Although I wouldn’t say I was applying 100% of my work ethic in my teenage-years jobs, for all of my adult life, I have always applied at least 100% of it to each job I’ve had. The sense of a job well done and the feeling of accomplishment have been the highest factors in why I’ve done so, followed closely by the want of being able to be of help to, and to help grow, the business I’m working for.

For the past 20+ years, I can confidently say that I’ve performed, easily, at 125% or more. I became focused not on my own well-being and success, but on the company’s well-being and success. When working in sales, I understood that the success I brought to the business was measured by the number of dollars brought in. I always got super-excited when I brought a new customer to the business, and went out of my way to do things to help that customer become a loyal one!

In my last position before retiring from the hotel industry, I was asked to take the offered job because of my ability in sales plus my unique ideas of thinking out of the box to bring business to it. In the beginning, I was gung-ho, and in the first year, I was able to increase the business to the company by an easy 20%. I was thrilled! But after a few years, I began to understand that the owner of the business wanted more business to come in but wasn’t willing to invest a nickel into my many ideas that could do so. One year I was given a budget of $300.00 for the year. Trust me, that doesn’t go far! I used it to create a loyalty program to keep people coming back. It was semi-successful, but I was limited to only being able to engage people via email or postal mail. While I was doing this, I was also being demanded to put in at least 40 hours on property each week, do tasks that were for the sister property (taking time away from my own property) and being able to cover all of the jobs needed at a lodging property. So I was a housekeeper, a front desk clerk, an aide during breakfast while doing tasks for the sister property, with no budget and an almost immediate shoot-down of any sales ideas I had that might cost something up-front. In one of the 5 years I spent there, I got one raise, in the amount of $0.03 (yes, 3 cents!) per hour, based on a 40-hour work week. Let me help you with that math – – that meant I earned an additional $1.20 a week times 52 weeks for a grand total of $62.40 per year! Trust me, that didn’t change my tax bracket!

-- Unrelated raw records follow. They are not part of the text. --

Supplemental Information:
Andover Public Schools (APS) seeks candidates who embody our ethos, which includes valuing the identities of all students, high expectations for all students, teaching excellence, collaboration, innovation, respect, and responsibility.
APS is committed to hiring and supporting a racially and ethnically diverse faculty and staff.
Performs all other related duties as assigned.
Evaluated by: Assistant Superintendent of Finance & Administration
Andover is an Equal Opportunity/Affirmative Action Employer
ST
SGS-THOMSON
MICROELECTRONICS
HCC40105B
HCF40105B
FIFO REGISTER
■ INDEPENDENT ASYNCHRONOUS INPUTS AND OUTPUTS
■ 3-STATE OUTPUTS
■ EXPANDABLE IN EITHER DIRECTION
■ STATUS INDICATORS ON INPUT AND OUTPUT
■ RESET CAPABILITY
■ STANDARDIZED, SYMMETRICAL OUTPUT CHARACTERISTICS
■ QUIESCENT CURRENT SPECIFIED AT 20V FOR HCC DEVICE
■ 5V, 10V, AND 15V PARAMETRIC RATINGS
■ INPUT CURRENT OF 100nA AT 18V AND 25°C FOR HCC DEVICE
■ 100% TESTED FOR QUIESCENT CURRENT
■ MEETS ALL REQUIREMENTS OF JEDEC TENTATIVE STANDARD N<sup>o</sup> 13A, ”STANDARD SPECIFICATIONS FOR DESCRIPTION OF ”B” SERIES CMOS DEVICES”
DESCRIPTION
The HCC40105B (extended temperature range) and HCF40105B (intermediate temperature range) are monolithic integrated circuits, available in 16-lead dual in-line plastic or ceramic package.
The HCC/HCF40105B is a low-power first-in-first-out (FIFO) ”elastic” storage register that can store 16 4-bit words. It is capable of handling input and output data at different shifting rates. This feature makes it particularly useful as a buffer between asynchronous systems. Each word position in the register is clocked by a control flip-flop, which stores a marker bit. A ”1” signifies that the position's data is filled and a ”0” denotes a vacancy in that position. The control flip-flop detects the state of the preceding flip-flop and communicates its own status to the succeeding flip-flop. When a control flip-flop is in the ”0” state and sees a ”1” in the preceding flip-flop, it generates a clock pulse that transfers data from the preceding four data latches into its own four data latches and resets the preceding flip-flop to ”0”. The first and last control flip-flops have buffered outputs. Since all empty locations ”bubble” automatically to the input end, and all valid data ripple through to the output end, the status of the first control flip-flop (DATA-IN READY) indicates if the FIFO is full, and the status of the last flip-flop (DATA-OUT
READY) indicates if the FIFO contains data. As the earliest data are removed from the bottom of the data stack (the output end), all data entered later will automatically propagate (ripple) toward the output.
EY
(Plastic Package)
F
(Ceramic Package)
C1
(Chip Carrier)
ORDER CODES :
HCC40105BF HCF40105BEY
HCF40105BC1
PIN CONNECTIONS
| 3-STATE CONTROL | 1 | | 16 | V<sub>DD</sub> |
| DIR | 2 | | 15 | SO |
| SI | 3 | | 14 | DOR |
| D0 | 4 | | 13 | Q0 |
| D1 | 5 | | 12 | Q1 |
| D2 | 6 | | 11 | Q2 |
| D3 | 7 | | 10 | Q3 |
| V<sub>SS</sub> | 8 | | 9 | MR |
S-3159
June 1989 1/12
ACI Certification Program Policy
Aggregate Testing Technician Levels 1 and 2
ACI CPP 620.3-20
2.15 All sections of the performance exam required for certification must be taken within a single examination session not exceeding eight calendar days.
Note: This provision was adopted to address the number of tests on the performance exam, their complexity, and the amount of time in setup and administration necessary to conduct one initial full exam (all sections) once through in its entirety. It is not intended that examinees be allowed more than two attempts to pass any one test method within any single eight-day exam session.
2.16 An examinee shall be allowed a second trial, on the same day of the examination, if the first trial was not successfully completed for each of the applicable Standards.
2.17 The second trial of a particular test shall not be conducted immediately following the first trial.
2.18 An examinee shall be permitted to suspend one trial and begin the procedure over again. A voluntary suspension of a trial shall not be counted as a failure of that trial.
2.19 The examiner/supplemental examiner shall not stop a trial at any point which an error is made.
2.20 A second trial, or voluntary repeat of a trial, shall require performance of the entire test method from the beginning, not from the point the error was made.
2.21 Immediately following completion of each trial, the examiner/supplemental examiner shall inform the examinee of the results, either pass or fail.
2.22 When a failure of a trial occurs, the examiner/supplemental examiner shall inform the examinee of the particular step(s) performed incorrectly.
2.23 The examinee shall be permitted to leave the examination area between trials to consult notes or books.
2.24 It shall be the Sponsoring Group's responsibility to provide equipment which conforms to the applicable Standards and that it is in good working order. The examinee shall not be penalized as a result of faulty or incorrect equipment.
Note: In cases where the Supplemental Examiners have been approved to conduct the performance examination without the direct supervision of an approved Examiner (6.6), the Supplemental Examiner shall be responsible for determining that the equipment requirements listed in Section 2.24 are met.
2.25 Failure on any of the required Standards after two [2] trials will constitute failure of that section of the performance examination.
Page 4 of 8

It took me a while to begin to understand that I was investing much more in time and effort to try and do the job for which I was hired, and to fully understand that I could never continue to grow the business because I was not being given the tools, money and time necessary to do so! It also took me a long time afterwards to understand that I wasn’t getting what I needed or wanted in order to give them what they needed or wanted. Eventually, I left.

Now, I’m in a similar situation. I have volunteered (no pay involved) my time and energy to help a small business grow. I’ve listened carefully to what the manager says he wants to happen for this company. Seven months in and I’ve begun to feel that same feeling that I had at my last paying job. I’ve invested a lot of time there, and I’ve come up with scads of ideas to help growth. My ideas are exactly in line with what the manager wants. The problem is, I can only come up with the ideas – I have no power to actually execute them. And what I hear when I present an idea is, “Oh, that’s a great idea!”, but there is minimal, if any, follow through!

The manager is paid according to the sales that are made, so I understand that paychecks will vary. I’ve made quite a few purchases from this business, intent solely on increasing the manager’s earnings and growing the business. I’ve even spent my own money buying little gifts for some of the regular customers as a way to thank them for the continued business.

On the plus side, the business is growing. Some weeks, it’s awesome, some not so much. And I’m happy to see that happening! But I’m at that same point where I feel like I’m doing so much more work, spending much more time, and spending my own money without feeling like I’m achieving enough to be truly appreciated. I mean, I get a pat on the back now and then. But if I make even the smallest mistake, I’m also taken aside and criticized in an rather abrupt way. In seven months, I’ve made two mistakes, and understanding afterwards, was eager to apologize and learn from them. What bothers me most is that things go on like before, and the ‘expectations’ of what I will do for the company never change, but I never get told that my apology is accepted.

My own stubbornness keeps me plodding along. But it has raised the question with which I titled this post: do I have “too much work ethic?” I don’t want to give up. I love sharing my “out-of-the-box” ideas and I do find joy in seeing the business growing. I just question whether that joy is enough?